Shoots were isolated from six-week-old cultures and used for the isolation of bacterial contaminants. Initially, apparent bacterial contamination was detected visually, collected, and aseptically plated into Petri dishes (100 mm × 15 mm) containing 523 Bacteriological Growth Medium, a general medium for bacterial growth consisting of 8 g L-1 casein hydrolyzate (Sigma-Aldrich, St. Louis, MO, USA), 10 g L−1 sucrose, 4 g L−1 yeast extract, 2 g L−1 monopotassium phosphate (KH2PO4), 0.15 g L−1 magnesium sulfate (MgSO4 · 7H2O) and 6 g L−1 Gelrite™ at pH 6.9. The plates were incubated at room temperature. After 48 h of incubation, the developed colonies were purified by repeating the isolation. Solitary colonies of contamination were collected using swabs and then dipped into a tube containing Amies’ medium. To obtain a pure culture, all samples were grown in an esculin-gelatin medium with incubated at 37 °C for 48 h under anaerobic conditions. Subsequently, the isolates were identified by MALDI-TOF/MS (Bruker Daltonik GmbH, Bremen, Germany), as described by Kozhakhmetova et al. MALDI-TOF/MS scores of ≥1.7 were accepted for species assignment, and scores below 1.7 were considered unreliable. Further micropropagation experiments with indexed shoots were carried out.

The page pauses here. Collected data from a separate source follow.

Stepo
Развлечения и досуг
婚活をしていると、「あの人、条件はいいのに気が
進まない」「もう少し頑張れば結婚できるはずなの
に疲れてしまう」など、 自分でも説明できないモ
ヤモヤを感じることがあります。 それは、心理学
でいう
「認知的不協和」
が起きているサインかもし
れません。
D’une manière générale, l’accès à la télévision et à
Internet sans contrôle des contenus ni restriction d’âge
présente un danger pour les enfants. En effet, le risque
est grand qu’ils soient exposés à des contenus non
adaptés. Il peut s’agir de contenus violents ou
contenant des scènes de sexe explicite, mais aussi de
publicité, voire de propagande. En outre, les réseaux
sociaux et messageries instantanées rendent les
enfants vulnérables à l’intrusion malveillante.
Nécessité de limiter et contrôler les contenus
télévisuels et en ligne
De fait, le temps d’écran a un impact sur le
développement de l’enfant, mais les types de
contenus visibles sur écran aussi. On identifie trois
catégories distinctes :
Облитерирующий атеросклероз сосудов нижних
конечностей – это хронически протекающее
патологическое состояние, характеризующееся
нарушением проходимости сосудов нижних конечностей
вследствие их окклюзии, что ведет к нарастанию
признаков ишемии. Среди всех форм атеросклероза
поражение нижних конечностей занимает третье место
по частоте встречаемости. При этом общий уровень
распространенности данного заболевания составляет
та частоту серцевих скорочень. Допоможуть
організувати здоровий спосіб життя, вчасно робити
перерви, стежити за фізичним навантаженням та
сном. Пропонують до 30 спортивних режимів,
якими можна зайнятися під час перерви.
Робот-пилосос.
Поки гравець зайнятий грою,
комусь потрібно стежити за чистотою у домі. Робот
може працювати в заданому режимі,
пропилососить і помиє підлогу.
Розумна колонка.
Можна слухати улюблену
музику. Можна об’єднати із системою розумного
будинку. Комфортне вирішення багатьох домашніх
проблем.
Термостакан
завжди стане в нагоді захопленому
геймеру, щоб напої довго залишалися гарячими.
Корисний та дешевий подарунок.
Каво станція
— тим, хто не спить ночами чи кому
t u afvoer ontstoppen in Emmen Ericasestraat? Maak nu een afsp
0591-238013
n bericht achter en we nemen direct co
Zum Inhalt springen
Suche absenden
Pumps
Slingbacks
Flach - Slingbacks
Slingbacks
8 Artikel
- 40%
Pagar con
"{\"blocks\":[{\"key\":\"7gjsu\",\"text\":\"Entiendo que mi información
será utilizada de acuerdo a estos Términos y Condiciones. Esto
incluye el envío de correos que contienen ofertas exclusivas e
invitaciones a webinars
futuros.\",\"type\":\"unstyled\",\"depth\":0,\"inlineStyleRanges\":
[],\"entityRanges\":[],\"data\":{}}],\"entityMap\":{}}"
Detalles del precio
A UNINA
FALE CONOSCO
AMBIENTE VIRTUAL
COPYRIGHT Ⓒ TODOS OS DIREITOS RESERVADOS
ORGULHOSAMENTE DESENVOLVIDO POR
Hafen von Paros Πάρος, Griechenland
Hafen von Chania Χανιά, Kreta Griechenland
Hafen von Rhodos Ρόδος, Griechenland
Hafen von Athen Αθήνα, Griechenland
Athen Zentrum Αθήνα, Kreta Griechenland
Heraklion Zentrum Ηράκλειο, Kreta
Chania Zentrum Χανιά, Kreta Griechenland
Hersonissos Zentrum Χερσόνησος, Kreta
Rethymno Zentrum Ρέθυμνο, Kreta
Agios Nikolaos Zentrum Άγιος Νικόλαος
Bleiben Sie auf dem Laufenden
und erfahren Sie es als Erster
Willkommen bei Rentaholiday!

• Evaluation of the Impact of PPMTM on the Multiplication of Sprouts

The multiplication rate (MR) was calculated on shoots grown for 12 weeks (two passages of 6 weeks each) in basal MS medium with 0.2% v/v PPMTM and control without PPMTM. Data were recorded during subcultures. The MR was determined by the formula: MR = a/bc, where a is the number of new shoots, b is the number of initial shoots, and c is the number of subcultures.

• Statistic analysis

Each experiment was carried out with two repetitions of eight shoots in each treatment, and the entire experiment was repeated twice. Data were expressed as mean values ± standard error (SE). Less significant differences were calculated by one-way ANOVA and Tukey’s separation of means test (p ≤ 0.05) using the SYSTAT 12.0 software package.

Conclusions

Although endophytic bacteria remain a continuing threat to plant tissue culture, techniques are available to control and, in some cases, eliminate contamination. In this study, the application of the recommended concentration of PPMTM (0.2% v/v) for 12 weeks of culture was shown to be effective in controlling the growth of B. megaterium in apple tissue cultures. Our results highlight the cultivar-specific response of apple sprouts to PPMTM. Therefore, these results suggest the need for further testing of PPMTM prolonged incubation in these cultivars that had outbreaks of bacterial contamination. It also provides scope for extending the application of PPMTM to other types of plants and endogenous contaminants.